§ **Activity**: Repeat the data below with every "series" swapped for "line" and nothing else changed. Leave the pictures out.

(Beginning of Provided material)

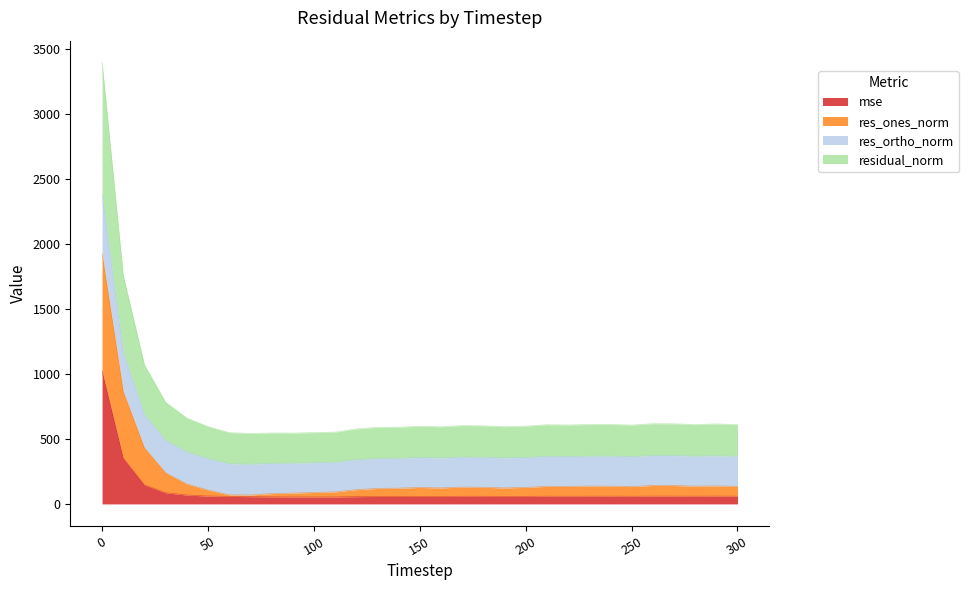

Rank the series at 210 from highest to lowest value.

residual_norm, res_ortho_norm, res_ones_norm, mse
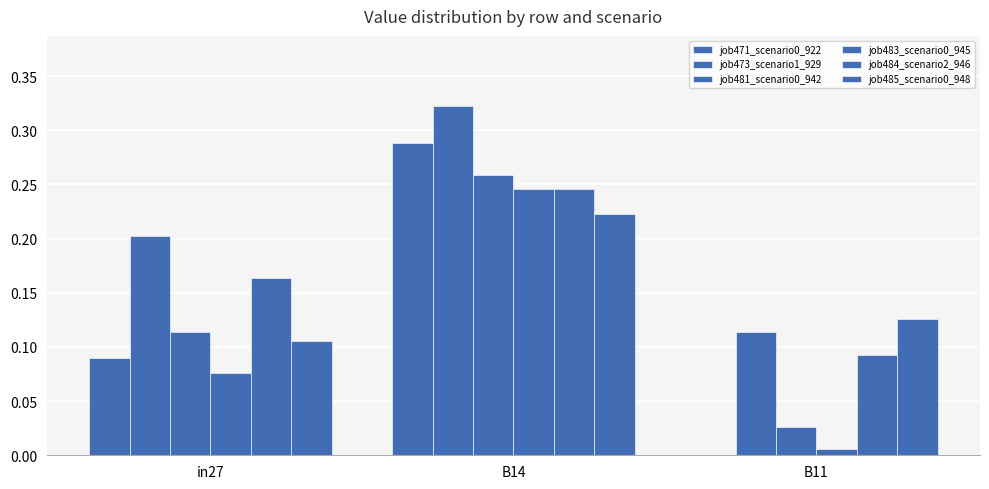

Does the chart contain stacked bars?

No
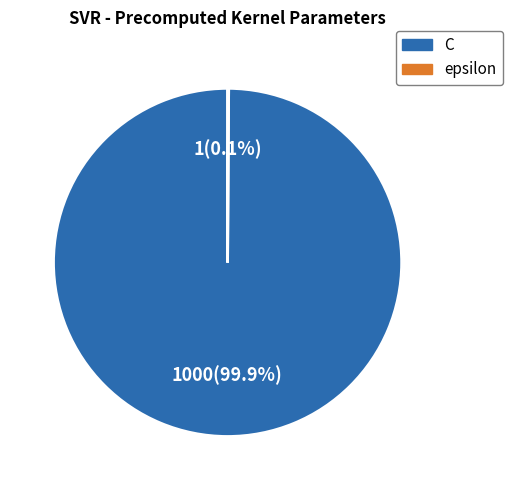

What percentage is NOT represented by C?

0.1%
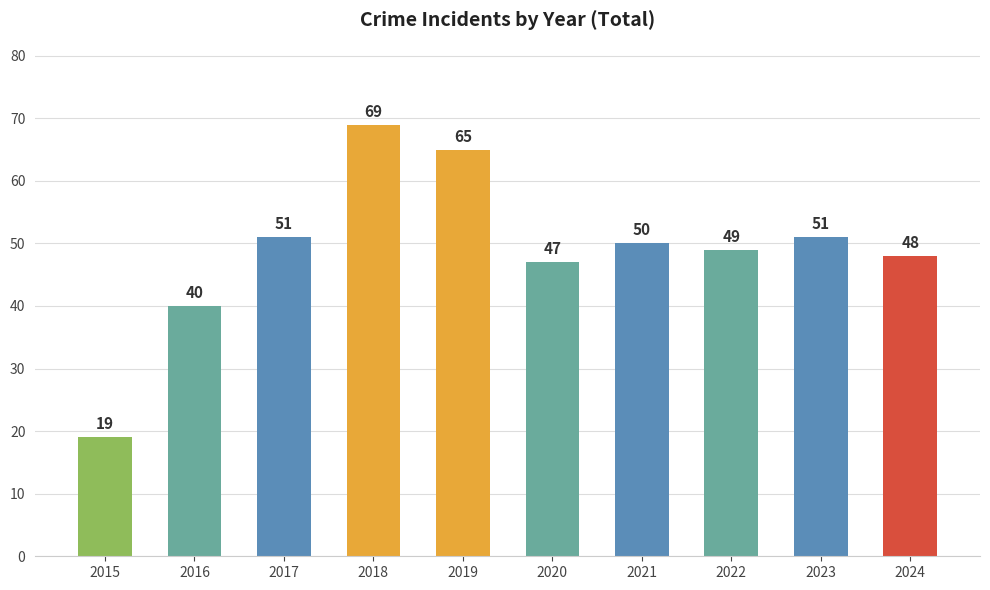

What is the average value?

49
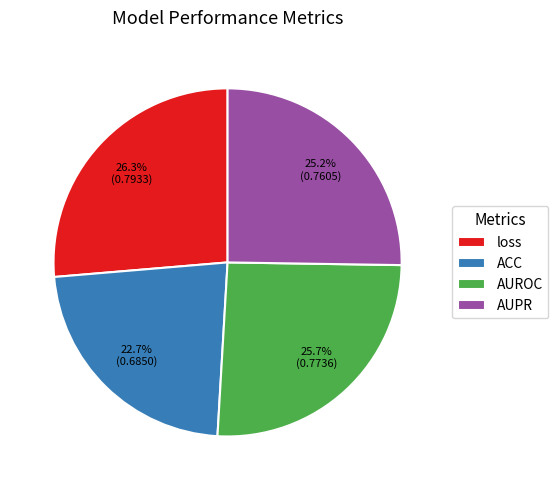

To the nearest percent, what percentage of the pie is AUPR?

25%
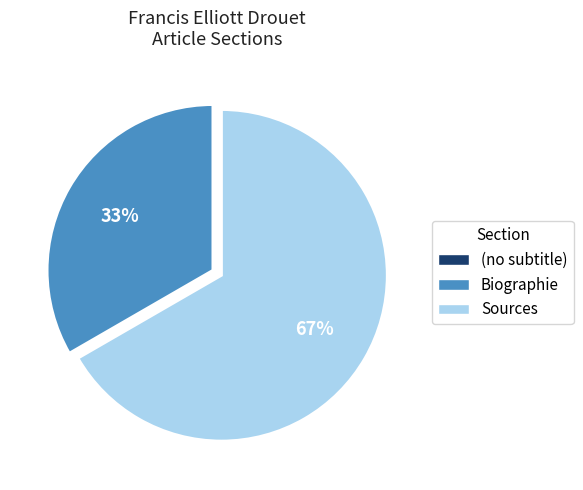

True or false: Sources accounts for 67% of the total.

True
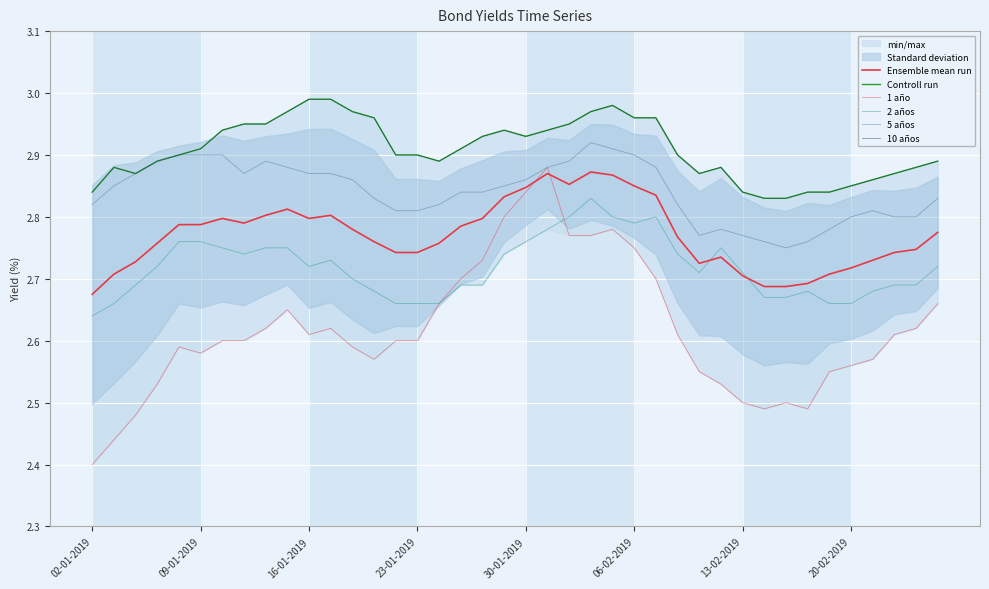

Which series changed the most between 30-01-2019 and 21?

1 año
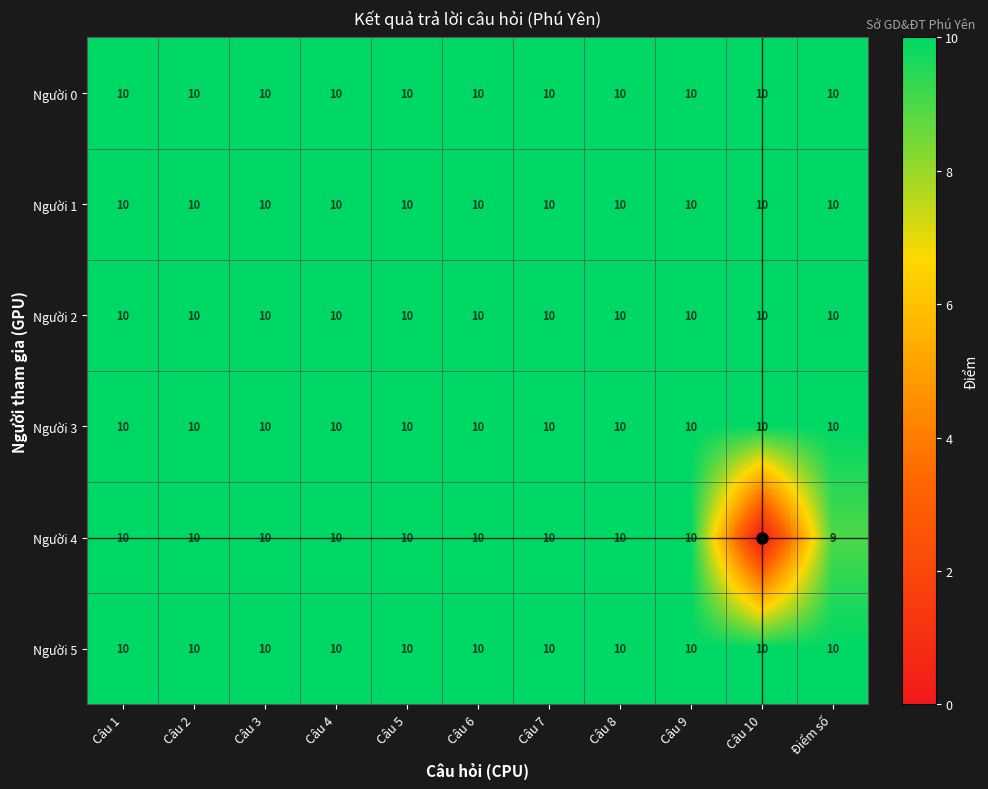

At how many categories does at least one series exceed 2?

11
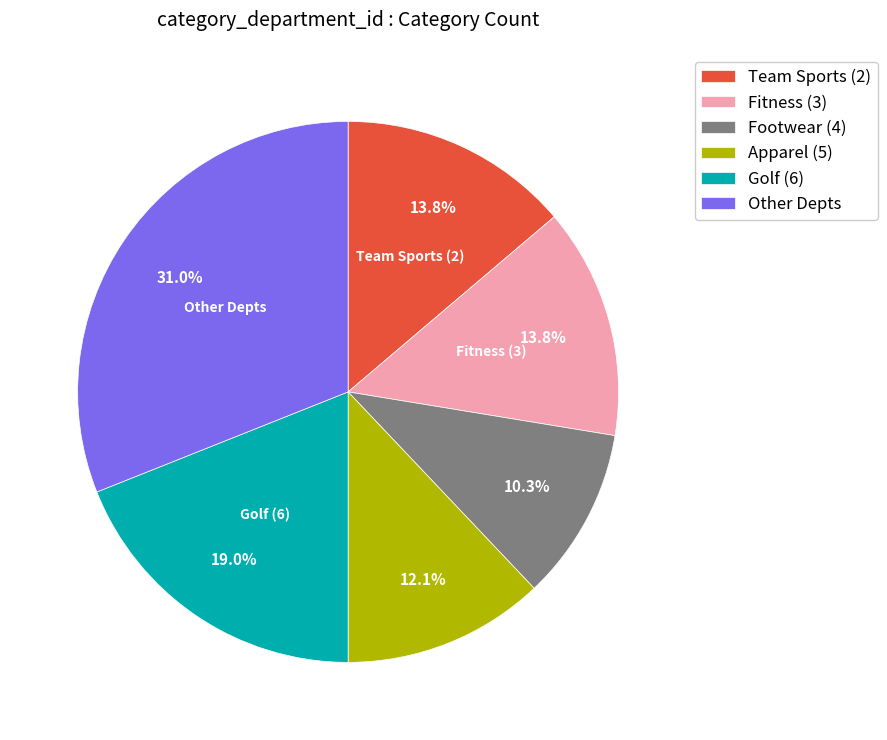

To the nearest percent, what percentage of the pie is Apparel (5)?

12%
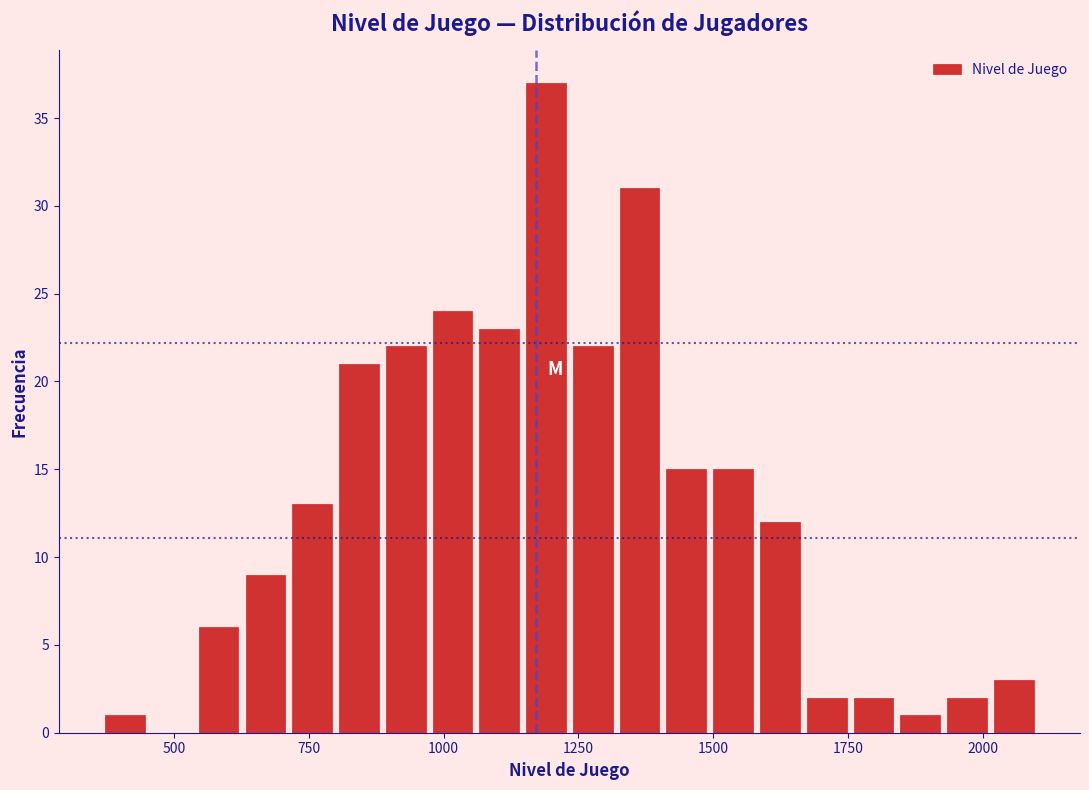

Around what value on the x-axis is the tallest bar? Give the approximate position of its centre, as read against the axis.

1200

(End of Provided material)

§ **Expected answer**:
Rank the line at 210 from highest to lowest value.

residual_norm, res_ortho_norm, res_ones_norm, mse

Does the chart contain stacked bars?

No

What percentage is NOT represented by C?

0.1%

What is the average value?

49

To the nearest percent, what percentage of the pie is AUPR?

25%

True or false: Sources accounts for 67% of the total.

True

Which line changed the most between 30-01-2019 and 21?

1 año

At how many categories does at least one line exceed 2?

11

To the nearest percent, what percentage of the pie is Apparel (5)?

12%

Around what value on the x-axis is the tallest bar? Give the approximate position of its centre, as read against the axis.

1200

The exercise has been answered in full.